Start of Source data

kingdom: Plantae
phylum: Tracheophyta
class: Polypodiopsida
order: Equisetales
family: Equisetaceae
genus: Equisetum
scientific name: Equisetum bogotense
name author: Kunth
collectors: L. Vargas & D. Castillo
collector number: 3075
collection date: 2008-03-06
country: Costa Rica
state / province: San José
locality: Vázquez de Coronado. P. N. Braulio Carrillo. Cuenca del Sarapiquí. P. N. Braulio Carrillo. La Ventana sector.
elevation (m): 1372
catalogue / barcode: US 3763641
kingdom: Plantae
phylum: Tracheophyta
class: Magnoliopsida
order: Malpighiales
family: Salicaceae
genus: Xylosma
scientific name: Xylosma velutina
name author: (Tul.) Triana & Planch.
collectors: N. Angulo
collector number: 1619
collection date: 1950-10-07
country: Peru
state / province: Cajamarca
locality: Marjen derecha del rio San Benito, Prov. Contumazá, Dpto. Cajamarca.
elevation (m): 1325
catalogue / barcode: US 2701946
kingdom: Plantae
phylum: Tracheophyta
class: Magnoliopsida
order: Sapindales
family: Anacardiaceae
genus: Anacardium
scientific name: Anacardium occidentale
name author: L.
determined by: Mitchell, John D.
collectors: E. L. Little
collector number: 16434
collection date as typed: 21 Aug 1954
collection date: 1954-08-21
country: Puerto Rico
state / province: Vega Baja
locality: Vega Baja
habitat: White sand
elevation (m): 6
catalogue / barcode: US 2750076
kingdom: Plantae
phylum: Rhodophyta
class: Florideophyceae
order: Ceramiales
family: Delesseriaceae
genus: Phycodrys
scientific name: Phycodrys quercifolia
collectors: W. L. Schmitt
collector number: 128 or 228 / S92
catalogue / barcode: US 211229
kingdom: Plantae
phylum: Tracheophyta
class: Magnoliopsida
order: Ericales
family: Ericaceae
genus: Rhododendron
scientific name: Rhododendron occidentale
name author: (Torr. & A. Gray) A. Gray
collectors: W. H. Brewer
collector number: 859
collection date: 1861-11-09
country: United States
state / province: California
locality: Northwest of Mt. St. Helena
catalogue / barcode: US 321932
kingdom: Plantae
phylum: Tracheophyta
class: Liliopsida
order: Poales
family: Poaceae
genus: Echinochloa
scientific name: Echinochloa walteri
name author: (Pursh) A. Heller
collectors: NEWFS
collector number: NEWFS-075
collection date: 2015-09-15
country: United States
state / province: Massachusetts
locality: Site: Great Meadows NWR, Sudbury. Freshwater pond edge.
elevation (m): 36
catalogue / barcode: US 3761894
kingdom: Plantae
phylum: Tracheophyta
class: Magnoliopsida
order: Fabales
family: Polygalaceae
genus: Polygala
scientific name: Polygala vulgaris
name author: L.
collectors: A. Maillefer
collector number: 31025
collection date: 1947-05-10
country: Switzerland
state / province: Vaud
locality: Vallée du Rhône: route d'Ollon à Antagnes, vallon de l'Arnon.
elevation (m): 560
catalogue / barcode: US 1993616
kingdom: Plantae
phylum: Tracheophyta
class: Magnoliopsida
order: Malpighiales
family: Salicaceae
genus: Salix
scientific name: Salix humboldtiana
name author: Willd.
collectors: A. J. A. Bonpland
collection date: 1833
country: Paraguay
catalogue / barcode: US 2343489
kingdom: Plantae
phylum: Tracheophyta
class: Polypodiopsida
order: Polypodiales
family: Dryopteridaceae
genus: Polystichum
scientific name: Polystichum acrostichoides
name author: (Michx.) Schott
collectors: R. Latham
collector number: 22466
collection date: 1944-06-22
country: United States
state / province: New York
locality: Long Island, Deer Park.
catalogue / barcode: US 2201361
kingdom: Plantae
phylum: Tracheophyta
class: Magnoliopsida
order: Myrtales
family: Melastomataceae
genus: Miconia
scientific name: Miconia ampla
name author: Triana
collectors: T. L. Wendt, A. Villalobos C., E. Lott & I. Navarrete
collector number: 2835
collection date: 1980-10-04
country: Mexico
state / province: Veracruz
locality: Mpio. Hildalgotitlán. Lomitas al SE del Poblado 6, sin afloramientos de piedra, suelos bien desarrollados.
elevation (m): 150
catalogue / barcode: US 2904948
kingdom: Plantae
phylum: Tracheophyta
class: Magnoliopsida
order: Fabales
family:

End of Source data

_Given task_
Copy all of the material above line by line, with no changes.

_Reply to the exercise_
kingdom: Plantae
phylum: Tracheophyta
class: Polypodiopsida
order: Equisetales
family: Equisetaceae
genus: Equisetum
scientific name: Equisetum bogotense
name author: Kunth
collectors: L. Vargas & D. Castillo
collector number: 3075
collection date: 2008-03-06
country: Costa Rica
state / province: San José
locality: Vázquez de Coronado. P. N. Braulio Carrillo. Cuenca del Sarapiquí. P. N. Braulio Carrillo. La Ventana sector.
elevation (m): 1372
catalogue / barcode: US 3763641
kingdom: Plantae
phylum: Tracheophyta
class: Magnoliopsida
order: Malpighiales
family: Salicaceae
genus: Xylosma
scientific name: Xylosma velutina
name author: (Tul.) Triana & Planch.
collectors: N. Angulo
collector number: 1619
collection date: 1950-10-07
country: Peru
state / province: Cajamarca
locality: Marjen derecha del rio San Benito, Prov. Contumazá, Dpto. Cajamarca.
elevation (m): 1325
catalogue / barcode: US 2701946
kingdom: Plantae
phylum: Tracheophyta
class: Magnoliopsida
order: Sapindales
family: Anacardiaceae
genus: Anacardium
scientific name: Anacardium occidentale
name author: L.
determined by: Mitchell, John D.
collectors: E. L. Little
collector number: 16434
collection date as typed: 21 Aug 1954
collection date: 1954-08-21
country: Puerto Rico
state / province: Vega Baja
locality: Vega Baja
habitat: White sand
elevation (m): 6
catalogue / barcode: US 2750076
kingdom: Plantae
phylum: Rhodophyta
class: Florideophyceae
order: Ceramiales
family: Delesseriaceae
genus: Phycodrys
scientific name: Phycodrys quercifolia
collectors: W. L. Schmitt
collector number: 128 or 228 / S92
catalogue / barcode: US 211229
kingdom: Plantae
phylum: Tracheophyta
class: Magnoliopsida
order: Ericales
family: Ericaceae
genus: Rhododendron
scientific name: Rhododendron occidentale
name author: (Torr. & A. Gray) A. Gray
collectors: W. H. Brewer
collector number: 859
collection date: 1861-11-09
country: United States
state / province: California
locality: Northwest of Mt. St. Helena
catalogue / barcode: US 321932
kingdom: Plantae
phylum: Tracheophyta
class: Liliopsida
order: Poales
family: Poaceae
genus: Echinochloa
scientific name: Echinochloa walteri
name author: (Pursh) A. Heller
collectors: NEWFS
collector number: NEWFS-075
collection date: 2015-09-15
country: United States
state / province: Massachusetts
locality: Site: Great Meadows NWR, Sudbury. Freshwater pond edge.
elevation (m): 36
catalogue / barcode: US 3761894
kingdom: Plantae
phylum: Tracheophyta
class: Magnoliopsida
order: Fabales
family: Polygalaceae
genus: Polygala
scientific name: Polygala vulgaris
name author: L.
collectors: A. Maillefer
collector number: 31025
collection date: 1947-05-10
country: Switzerland
state / province: Vaud
locality: Vallée du Rhône: route d'Ollon à Antagnes, vallon de l'Arnon.
elevation (m): 560
catalogue / barcode: US 1993616
kingdom: Plantae
phylum: Tracheophyta
class: Magnoliopsida
order: Malpighiales
family: Salicaceae
genus: Salix
scientific name: Salix humboldtiana
name author: Willd.
collectors: A. J. A. Bonpland
collection date: 1833
country: Paraguay
catalogue / barcode: US 2343489
kingdom: Plantae
phylum: Tracheophyta
class: Polypodiopsida
order: Polypodiales
family: Dryopteridaceae
genus: Polystichum
scientific name: Polystichum acrostichoides
name author: (Michx.) Schott
collectors: R. Latham
collector number: 22466
collection date: 1944-06-22
country: United States
state / province: New York
locality: Long Island, Deer Park.
catalogue / barcode: US 2201361
kingdom: Plantae
phylum: Tracheophyta
class: Magnoliopsida
order: Myrtales
family: Melastomataceae
genus: Miconia
scientific name: Miconia ampla
name author: Triana
collectors: T. L. Wendt, A. Villalobos C., E. Lott & I. Navarrete
collector number: 2835
collection date: 1980-10-04
country: Mexico
state / province: Veracruz
locality: Mpio. Hildalgotitlán. Lomitas al SE del Poblado 6, sin afloramientos de piedra, suelos bien desarrollados.
elevation (m): 150
catalogue / barcode: US 2904948
kingdom: Plantae
phylum: Tracheophyta
class: Magnoliopsida
order: Fabales
family:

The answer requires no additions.